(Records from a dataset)
+++

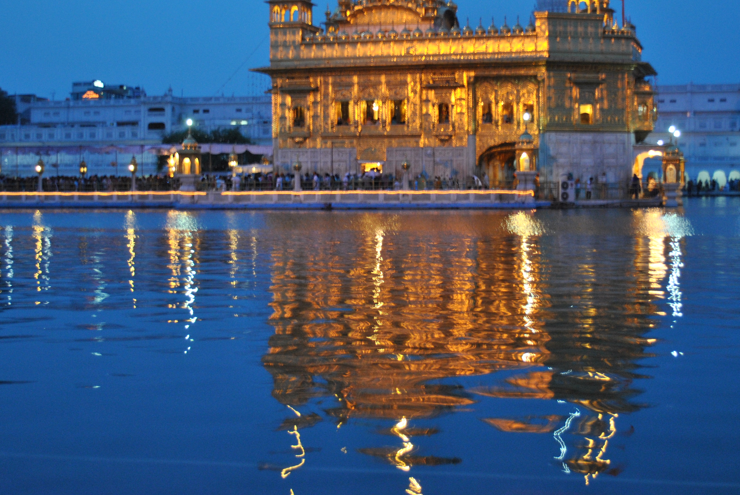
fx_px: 1255
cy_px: 156
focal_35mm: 61
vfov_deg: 22.2
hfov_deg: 32.8
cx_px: 415
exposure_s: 1/8
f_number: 4.5
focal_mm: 28
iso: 400
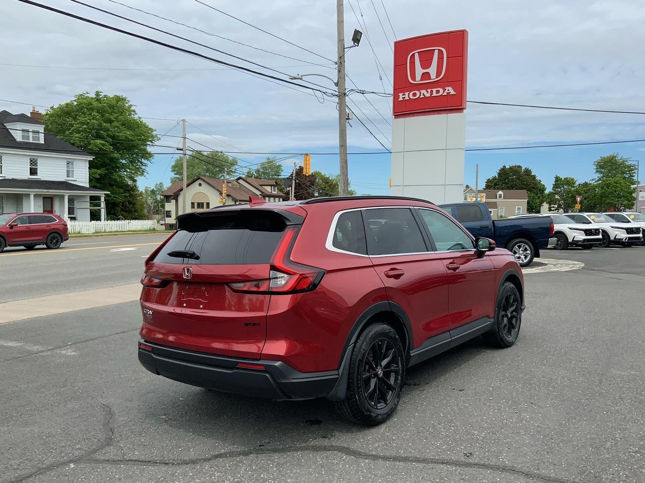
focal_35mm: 29
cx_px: 322
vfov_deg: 48.2
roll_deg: +0.8
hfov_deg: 61.7
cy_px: 242
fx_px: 540
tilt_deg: -4.0
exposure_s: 1/2320
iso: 16
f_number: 1.8
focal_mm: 3
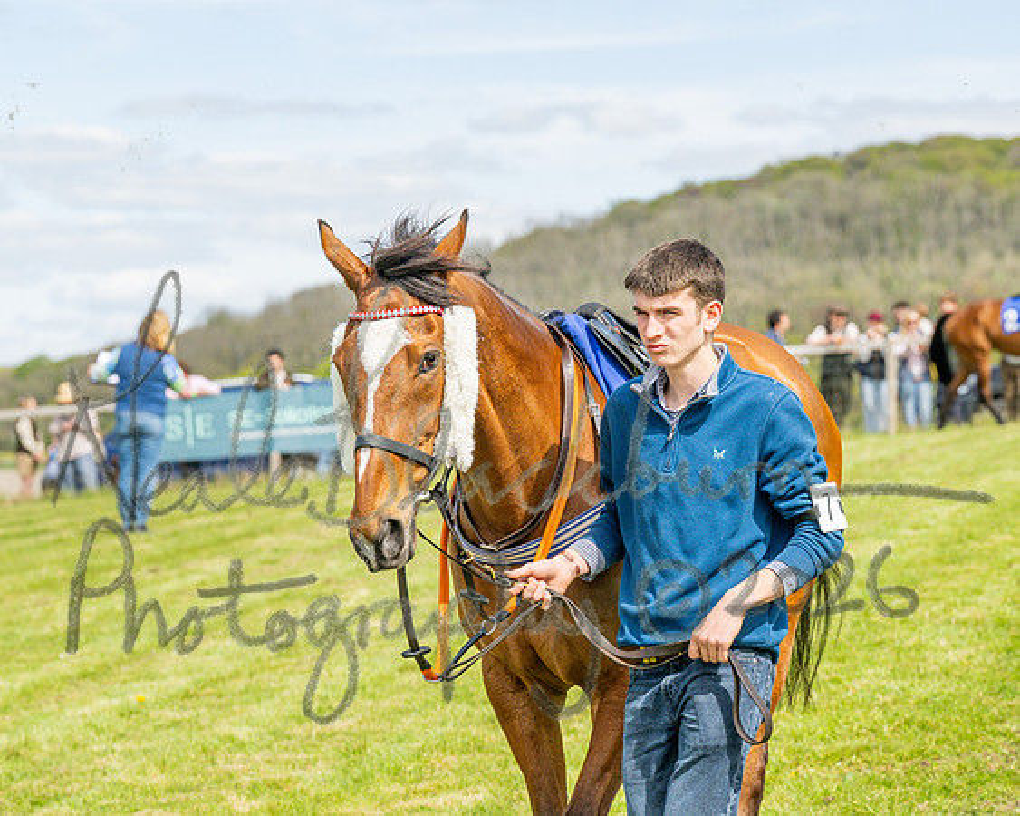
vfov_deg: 10.4
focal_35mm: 149
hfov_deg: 13.0
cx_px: 510
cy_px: 408
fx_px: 4488
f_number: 4.5
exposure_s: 1/2500
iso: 400
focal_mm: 88
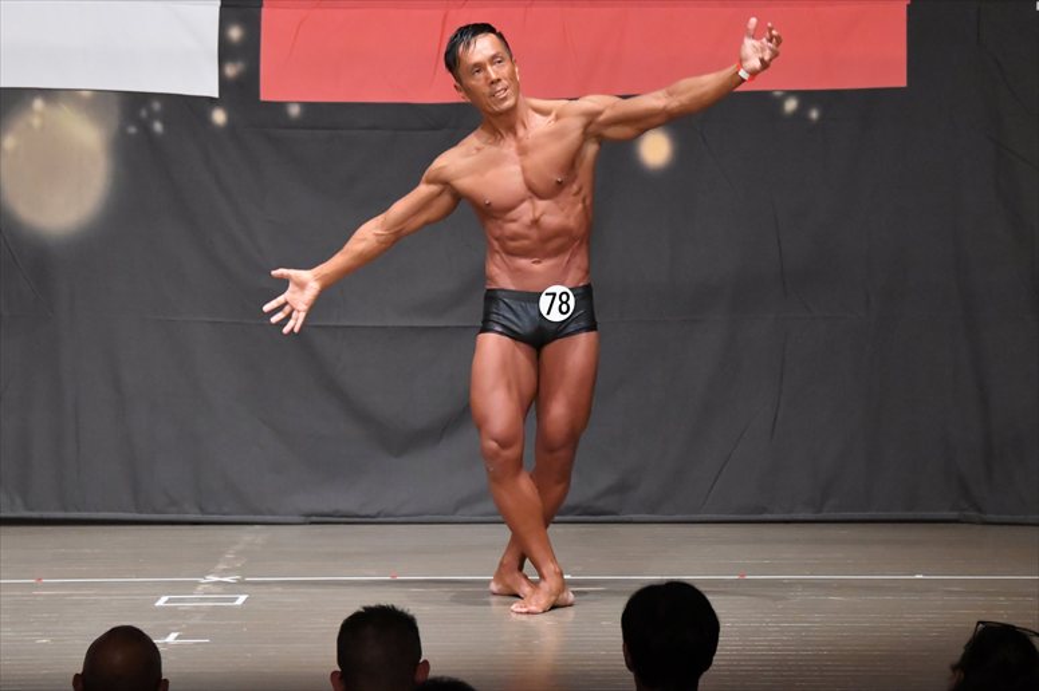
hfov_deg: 9.2
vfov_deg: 6.1
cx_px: 520
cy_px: 346
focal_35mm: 225
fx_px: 6491
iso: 8000
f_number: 5.6
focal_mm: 150
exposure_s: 1/400
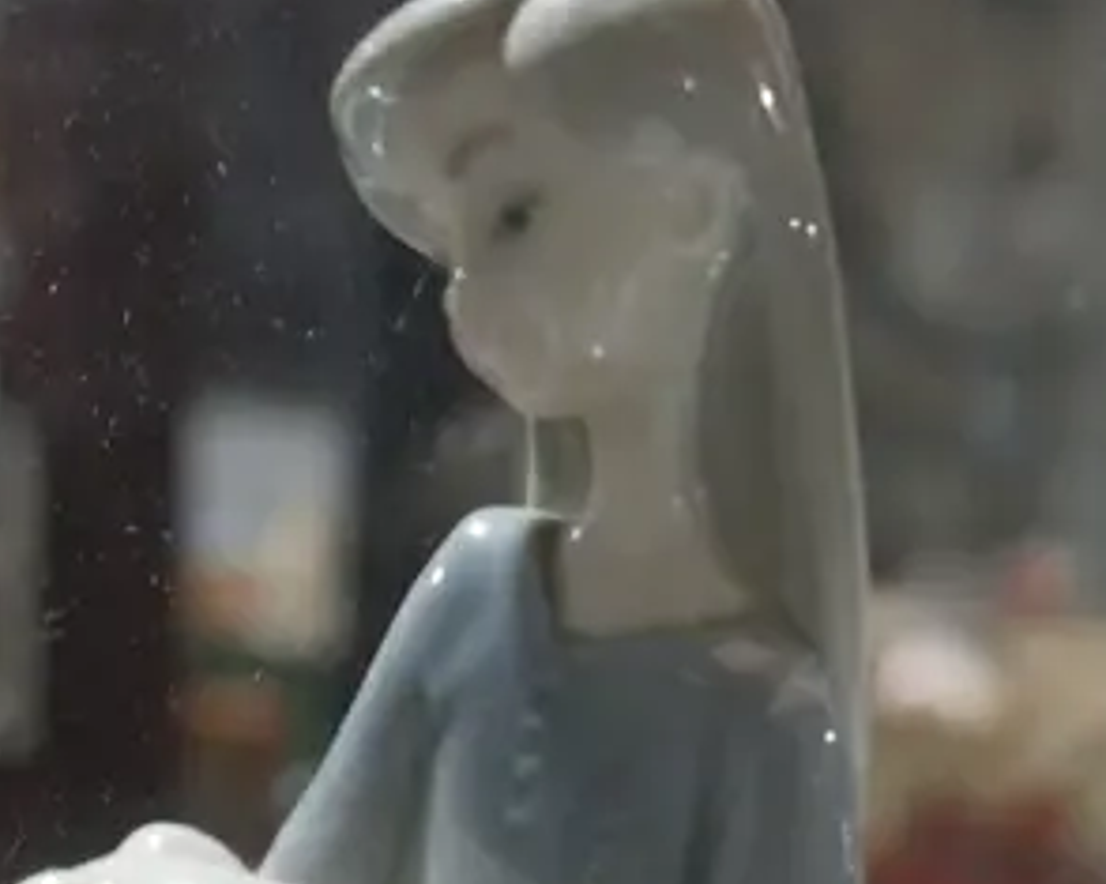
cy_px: 1377
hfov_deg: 11.8
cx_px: 779
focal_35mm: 163
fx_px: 5334
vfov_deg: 9.2
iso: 800
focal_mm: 24
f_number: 5.2
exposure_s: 1/60
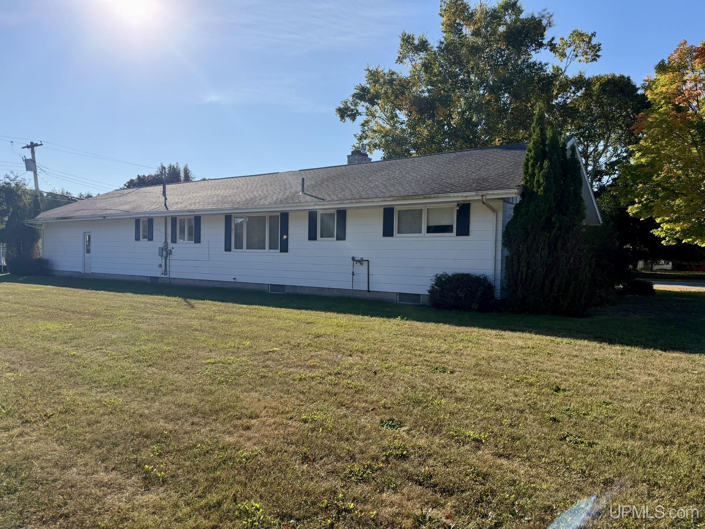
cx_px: 352
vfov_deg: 56.8
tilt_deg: -1.5
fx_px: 489
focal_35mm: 24
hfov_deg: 71.6
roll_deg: -0.9
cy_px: 264
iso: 100
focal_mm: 6.76
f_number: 1.78
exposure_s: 1/6173
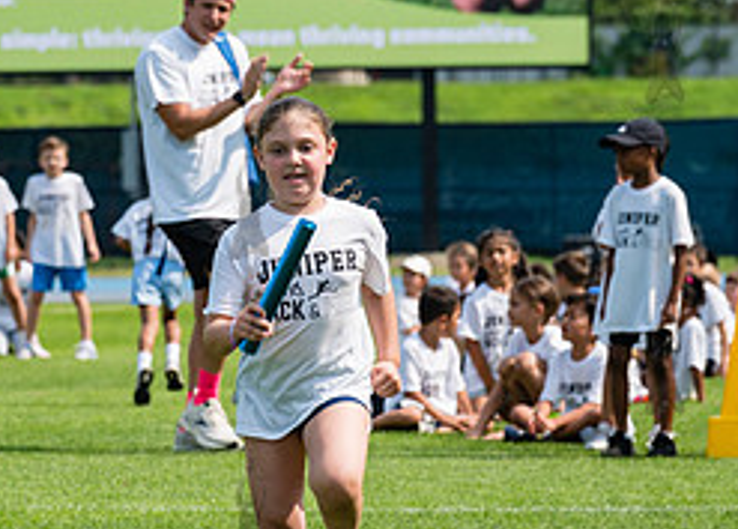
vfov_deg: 4.5
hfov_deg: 6.2
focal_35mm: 323
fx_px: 6777
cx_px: 269
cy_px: 240
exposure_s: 1/500
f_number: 5
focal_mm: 123
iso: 100
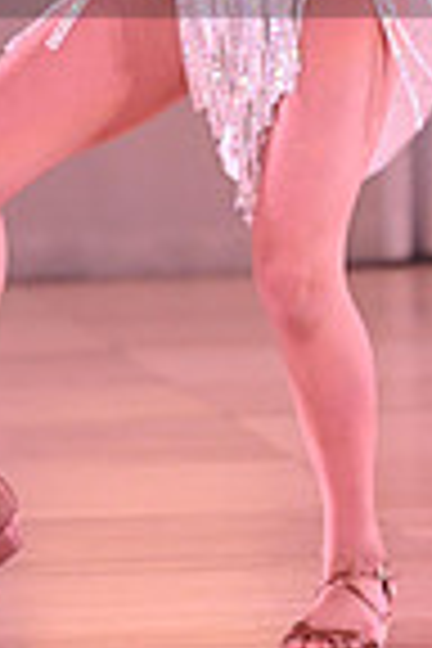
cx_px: 259
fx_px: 14453
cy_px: -130
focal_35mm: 803
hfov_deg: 1.7
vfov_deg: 2.6
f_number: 5
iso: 2500
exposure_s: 1/320
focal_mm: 200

+++

■ **Your instructions**: Above are the records; set down exactly the lines from the line containing "f_number: 5.6" through their last line, leaving every picture out.

■ **Exercise answer**:
f_number: 5.6
focal_mm: 150
exposure_s: 1/400
cy_px: 1377
hfov_deg: 11.8
cx_px: 779
focal_35mm: 163
fx_px: 5334
vfov_deg: 9.2
iso: 800
focal_mm: 24
f_number: 5.2
exposure_s: 1/60
cx_px: 352
vfov_deg: 56.8
tilt_deg: -1.5
fx_px: 489
focal_35mm: 24
hfov_deg: 71.6
roll_deg: -0.9
cy_px: 264
iso: 100
focal_mm: 6.76
f_number: 1.78
exposure_s: 1/6173
vfov_deg: 4.5
hfov_deg: 6.2
focal_35mm: 323
fx_px: 6777
cx_px: 269
cy_px: 240
exposure_s: 1/500
f_number: 5
focal_mm: 123
iso: 100
cx_px: 259
fx_px: 14453
cy_px: -130
focal_35mm: 803
hfov_deg: 1.7
vfov_deg: 2.6
f_number: 5
iso: 2500
exposure_s: 1/320
focal_mm: 200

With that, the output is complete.